Problem to solve: The lines to copy are those holding the string "Pressão" in the entries below.

[Rendered images with source text]
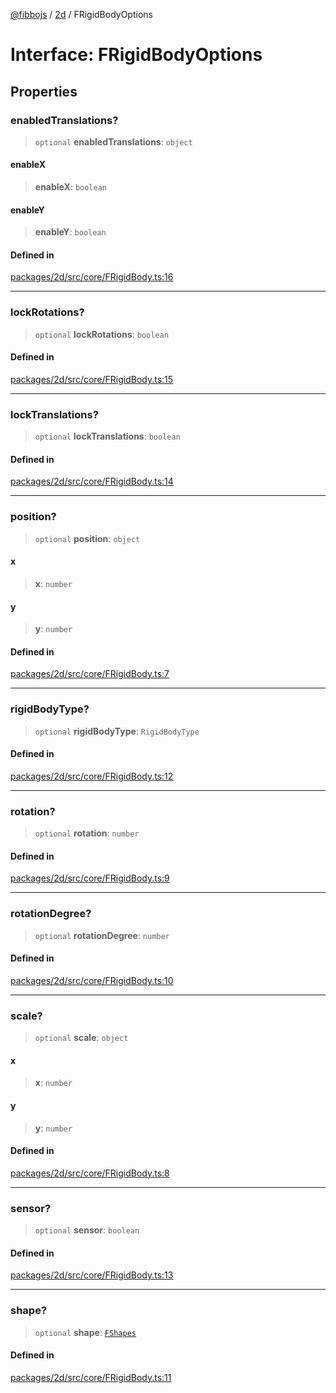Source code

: [@fibbojs](/api/index) / [2d](/api/2d) / FRigidBodyOptions

# Interface: FRigidBodyOptions

## Properties

### enabledTranslations?

> `optional` **enabledTranslations**: `object`

#### enableX

> **enableX**: `boolean`

#### enableY

> **enableY**: `boolean`

#### Defined in

[packages/2d/src/core/FRigidBody.ts:16](https://github.com/fibbojs/fibbo/blob/22e935206e75566f1a9d7fdd87a9aaa5b0efc202/packages/2d/src/core/FRigidBody.ts#L16)

***

### lockRotations?

> `optional` **lockRotations**: `boolean`

#### Defined in

[packages/2d/src/core/FRigidBody.ts:15](https://github.com/fibbojs/fibbo/blob/22e935206e75566f1a9d7fdd87a9aaa5b0efc202/packages/2d/src/core/FRigidBody.ts#L15)

***

### lockTranslations?

> `optional` **lockTranslations**: `boolean`

#### Defined in

[packages/2d/src/core/FRigidBody.ts:14](https://github.com/fibbojs/fibbo/blob/22e935206e75566f1a9d7fdd87a9aaa5b0efc202/packages/2d/src/core/FRigidBody.ts#L14)

***

### position?

> `optional` **position**: `object`

#### x

> **x**: `number`

#### y

> **y**: `number`

#### Defined in

[packages/2d/src/core/FRigidBody.ts:7](https://github.com/fibbojs/fibbo/blob/22e935206e75566f1a9d7fdd87a9aaa5b0efc202/packages/2d/src/core/FRigidBody.ts#L7)

***

### rigidBodyType?

> `optional` **rigidBodyType**: `RigidBodyType`

#### Defined in

[packages/2d/src/core/FRigidBody.ts:12](https://github.com/fibbojs/fibbo/blob/22e935206e75566f1a9d7fdd87a9aaa5b0efc202/packages/2d/src/core/FRigidBody.ts#L12)

***

### rotation?

> `optional` **rotation**: `number`

#### Defined in

[packages/2d/src/core/FRigidBody.ts:9](https://github.com/fibbojs/fibbo/blob/22e935206e75566f1a9d7fdd87a9aaa5b0efc202/packages/2d/src/core/FRigidBody.ts#L9)

***

### rotationDegree?

> `optional` **rotationDegree**: `number`

#### Defined in

[packages/2d/src/core/FRigidBody.ts:10](https://github.com/fibbojs/fibbo/blob/22e935206e75566f1a9d7fdd87a9aaa5b0efc202/packages/2d/src/core/FRigidBody.ts#L10)

***

### scale?

> `optional` **scale**: `object`

#### x

> **x**: `number`

#### y

> **y**: `number`

#### Defined in

[packages/2d/src/core/FRigidBody.ts:8](https://github.com/fibbojs/fibbo/blob/22e935206e75566f1a9d7fdd87a9aaa5b0efc202/packages/2d/src/core/FRigidBody.ts#L8)

***

### sensor?

> `optional` **sensor**: `boolean`

#### Defined in

[packages/2d/src/core/FRigidBody.ts:13](https://github.com/fibbojs/fibbo/blob/22e935206e75566f1a9d7fdd87a9aaa5b0efc202/packages/2d/src/core/FRigidBody.ts#L13)

***

### shape?

> `optional` **shape**: [`FShapes`](../enumerations/FShapes.md)

#### Defined in

[packages/2d/src/core/FRigidBody.ts:11](https://github.com/fibbojs/fibbo/blob/22e935206e75566f1a9d7fdd87a9aaa5b0efc202/packages/2d/src/core/FRigidBody.ts#L11)
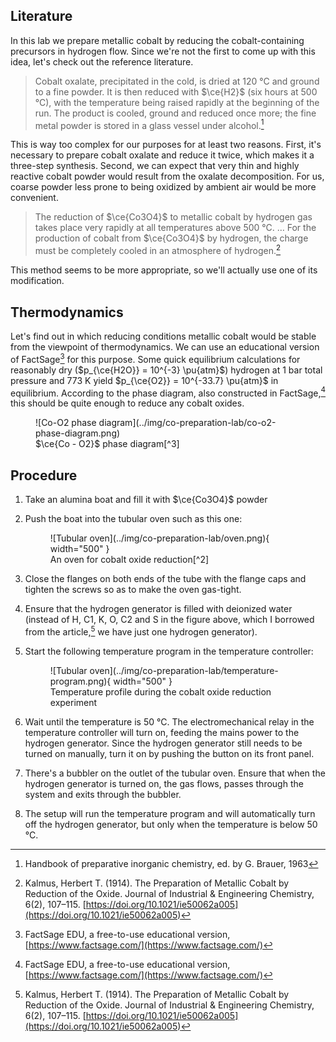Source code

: ## Literature

In this lab we prepare metallic cobalt by reducing the cobalt-containing precursors in hydrogen flow. Since we're not the first to come up with this idea, let's check out the reference literature.

> Cobalt oxalate, precipitated in the cold, is dried at 120 °C and ground to a fine powder. It is then reduced with $\ce{H2}$ (six hours at 500 °C), with the temperature being raised rapidly at the beginning of the run. The product is cooled, ground and reduced once more; the fine metal powder is stored in a glass vessel under alcohol.[^1]

This is way too complex for our purposes for at least two reasons. First, it's necessary to prepare cobalt oxalate and reduce it twice, which makes it a three-step synthesis. Second, we can expect that very thin and highly reactive cobalt powder would result from the oxalate decomposition. For us, coarse powder less prone to being oxidized by ambient air would be more convenient.

> The reduction of $\ce{Co3O4}$ to metallic cobalt by hydrogen gas takes place very rapidly at all temperatures above 500 °C. … For the production of cobalt from $\ce{Co3O4}$ by hydrogen, the charge must be completely cooled in an atmosphere of hydrogen.[^2]

This method seems to be more appropriate, so we'll actually use one of its modification.

## Thermodynamics

Let's find out in which reducing conditions metallic cobalt would be stable from the viewpoint of thermodynamics. We can use an educational version of FactSage[^3] for this purpose. Some quick equilibrium calculations for reasonably dry ($p_{\ce{H2O}} = 10^{-3} \pu{atm}$) hydrogen at 1 bar total pressure and 773 K yield $p_{\ce{O2}} = 10^{-33.7} \pu{atm}$ in equilibrium. According to the phase diagram, also constructed in FactSage,[^3] this should be quite enough to reduce any cobalt oxides.

<figure markdown>
  ![Co-O2 phase diagram](../img/co-preparation-lab/co-o2-phase-diagram.png)
  <figcaption markdown>$\ce{Co - O2}$ phase diagram[^3]</figcaption>
</figure>

## Procedure

1. Take an alumina boat and fill it with $\ce{Co3O4}$ powder
2. Push the boat into the tubular oven such as this one:

    <figure markdown>
    ![Tubular oven](../img/co-preparation-lab/oven.png){ width="500" }
    <figcaption markdown>An oven for cobalt oxide reduction[^2]</figcaption>
    </figure>

3. Close the flanges on both ends of the tube with the flange caps and tighten the screws so as to make the oven gas-tight.
4. Ensure that the hydrogen generator is filled with deionized water (instead of H, C1, K, O, C2 and S in the figure above, which I borrowed from the article,[^2] we have just one hydrogen generator).
5. Start the following temperature program in the temperature controller:

    <figure markdown>
    ![Tubular oven](../img/co-preparation-lab/temperature-program.png){ width="500" }
    <figcaption markdown>Temperature profile during the cobalt oxide reduction experiment</figcaption>
    </figure>

6. Wait until the temperature is 50 °C. The electromechanical relay in the temperature controller will turn on, feeding the mains power to the hydrogen generator. Since the hydrogen generator still needs to be turned on manually, turn it on by pushing the button on its front panel.
7. There's a bubbler on the outlet of the tubular oven. Ensure that when the hydrogen generator is turned on, the gas flows, passes through the system and exits through the bubbler.
8. The setup will run the temperature program and will automatically turn off the hydrogen generator, but only when the temperature is below 50 °C.

[^1]: Handbook of preparative inorganic chemistry, ed. by G. Brauer, 1963
[^2]: Kalmus, Herbert T. (1914). The Preparation of Metallic Cobalt by Reduction of the Oxide. Journal of Industrial & Engineering Chemistry, 6(2), 107–115. [https://doi.org/10.1021/ie50062a005](https://doi.org/10.1021/ie50062a005)
[^3]: FactSage EDU, a free-to-use educational version, [https://www.factsage.com/](https://www.factsage.com/)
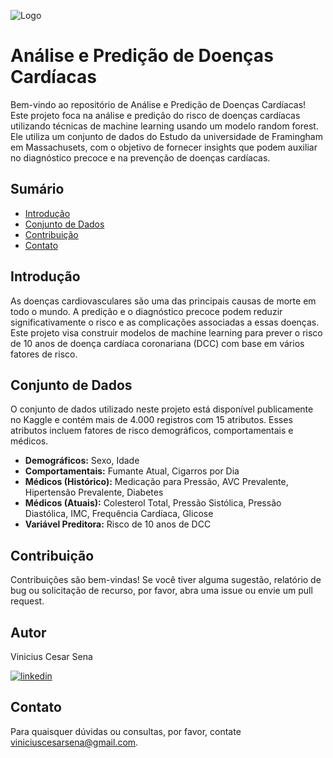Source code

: 
![Logo](https://www.genengnews.com/wp-content/uploads/2021/12/GettyImages-1293132839-scaled-e1640204438522.jpg)





# Análise e Predição de Doenças Cardíacas

Bem-vindo ao repositório de Análise e Predição de Doenças Cardíacas! Este projeto foca na análise e predição do risco de doenças cardíacas utilizando técnicas de machine learning usando um modelo random forest. Ele utiliza um conjunto de dados do Estudo da universidade de Framingham em Massachusets, com o objetivo de fornecer insights que podem auxiliar no diagnóstico precoce e na prevenção de doenças cardíacas.

## Sumário

- [Introdução](#introdução)
- [Conjunto de Dados](#conjunto-de-dados)
- [Contribuição](#contribuição)
- [Contato](#contato)

## Introdução

As doenças cardiovasculares são uma das principais causas de morte em todo o mundo. A predição e o diagnóstico precoce podem reduzir significativamente o risco e as complicações associadas a essas doenças. Este projeto visa construir modelos de machine learning para prever o risco de 10 anos de doença cardíaca coronariana (DCC) com base em vários fatores de risco.

## Conjunto de Dados

O conjunto de dados utilizado neste projeto está disponível publicamente no Kaggle e contém mais de 4.000 registros com 15 atributos. Esses atributos incluem fatores de risco demográficos, comportamentais e médicos.

- **Demográficos:** Sexo, Idade
- **Comportamentais:** Fumante Atual, Cigarros por Dia
- **Médicos (Histórico):** Medicação para Pressão, AVC Prevalente, Hipertensão Prevalente, Diabetes
- **Médicos (Atuais):** Colesterol Total, Pressão Sistólica, Pressão Diastólica, IMC, Frequência Cardíaca, Glicose
- **Variável Preditora:** Risco de 10 anos de DCC


## Contribuição

Contribuições são bem-vindas! Se você tiver alguma sugestão, relatório de bug ou solicitação de recurso, por favor, abra uma issue ou envie um pull request. 

## Autor

Vinicius Cesar Sena

[![linkedin](https://img.shields.io/badge/linkedin-0A66C2?style=for-the-badge&logo=linkedin&logoColor=white)](https://www.linkedin.com/in/vinicius-cesar-sena/)

## Contato

Para quaisquer dúvidas ou consultas, por favor, contate viniciuscesarsena@gmail.com.



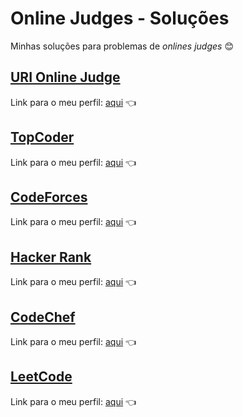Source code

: # Online Judges - Soluções

Minhas soluções para problemas de _onlines judges_ :blush:


## [URI Online Judge](https://www.urionlinejudge.com.br/)

Link para o meu perfil: [aqui](https://www.urionlinejudge.com.br/judge/pt/profile/74386) :point_left:

## [TopCoder](https://www.topcoder.com/)

Link para o meu perfil: [aqui](https://www.topcoder.com/members/olegon.main) :point_left:

## [CodeForces](https://codeforces.com/)

Link para o meu perfil: [aqui](http://codeforces.com/profile/_olegon) :point_left:

## [Hacker Rank](https://www.hackerrank.com/)

Link para o meu perfil: [aqui](https://www.hackerrank.com/olegon) :point_left:

## [CodeChef](https://www.codechef.com/)

Link para o meu perfil: [aqui](https://www.codechef.com/users/olegon) :point_left:

## [LeetCode](https://leetcode.com/)

Link para o meu perfil: [aqui](https://leetcode.com/olegon) :point_left:
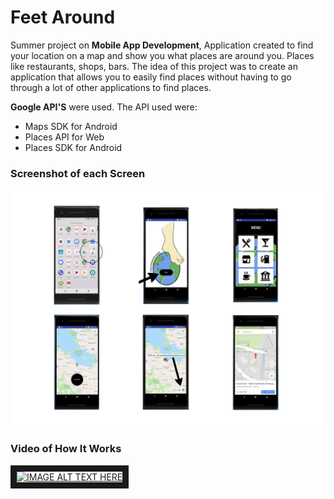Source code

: # Feet Around
Summer project on **Mobile App Development**, 
Application created to find your location on a map and show you what places are around you. 
Places like restaurants, shops, bars. The idea of this project was to create an application that allows you to easily find places
without having to go through a lot of other applications to find places.

**Google API'S** were used. The API used were:
* Maps SDK for Android	
* Places API for Web	
* Places SDK for Android

### Screenshot of each Screen 

![](Image/All%20together.png)

### Video of How It Works

<a href="http://www.youtube.com/watch?feature=player_embedded&v=f4gg38tI_Qk
" target="_blank"><img src="http://img.youtube.com/vi/f4gg38tI_Qk/0.jpg" 
alt="IMAGE ALT TEXT HERE" width="240" height="180" border="10" /></a>
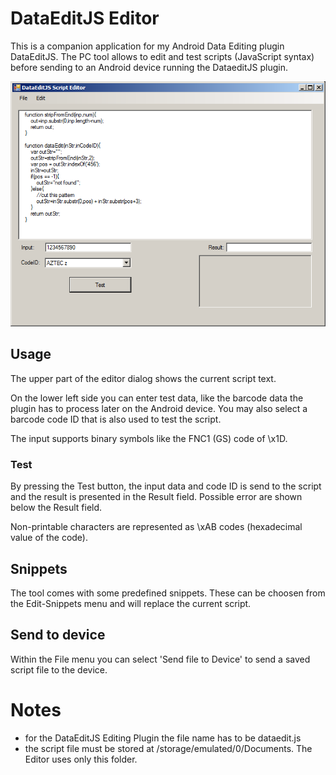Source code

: # DataEditJS Editor
This is a companion application for my Android Data Editing plugin DataEditJS. The PC tool allows to edit and test scripts (JavaScript syntax) before sending to an Android device running the DataeditJS plugin.

![](https://github.com/hjgode/DataEditJS_Editor/raw/master/doc/dataeditjs_editor_main.png)

## Usage
The upper part of the editor dialog shows the current script text.

On the lower left side you can enter test data, like the barcode data the plugin has to process later on the Android device. You may also select a barcode code ID that is also used to test the script.

The input supports binary symbols like the FNC1 (GS) code of \x1D.

### Test
By pressing the Test button, the input data and code ID is send to the script and the result is presented in the Result field. Possible error are shown below the Result field.

Non-printable characters are represented as \xAB codes (hexadecimal value of the code).

## Snippets

The tool comes with some predefined snippets. These can be choosen from the Edit-Snippets menu and will replace the current script.

## Send to device

Within the File menu you can select 'Send file to Device' to send a saved script file to the device.

# Notes

* for the DataEditJS Editing Plugin the file name has to be dataedit.js
* the script file must be stored at /storage/emulated/0/Documents. The Editor uses only this folder.
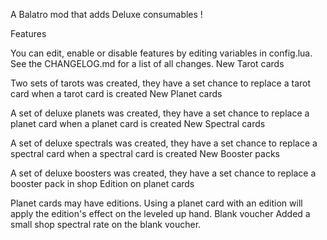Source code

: A Balatro mod that adds Deluxe consumables !

Features

You can edit, enable or disable features by editing variables in config.lua.
See the CHANGELOG.md for a list of all changes.
New Tarot cards

Two sets of tarots was created, they have a set chance to replace a tarot card when a tarot card is created
New Planet cards

A set of deluxe planets was created, they have a set chance to replace a planet card when a planet card is created
New Spectral cards

A set of deluxe spectrals was created, they have a set chance to replace a spectral card when a spectral card is created
New Booster packs

A set of deluxe boosters was created, they have a set chance to replace a booster pack in shop
Edition on planet cards

Planet cards may have editions. Using a planet card with an edition will apply the edition's effect on the leveled up hand.
Blank voucher
Added a small shop spectral rate on the blank voucher.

Task output:
- **Médicos (Histórico):** Medicação para Pressão, AVC Prevalente, Hipertensão Prevalente, Diabetes
- **Médicos (Atuais):** Colesterol Total, Pressão Sistólica, Pressão Diastólica, IMC, Frequência Cardíaca, Glicose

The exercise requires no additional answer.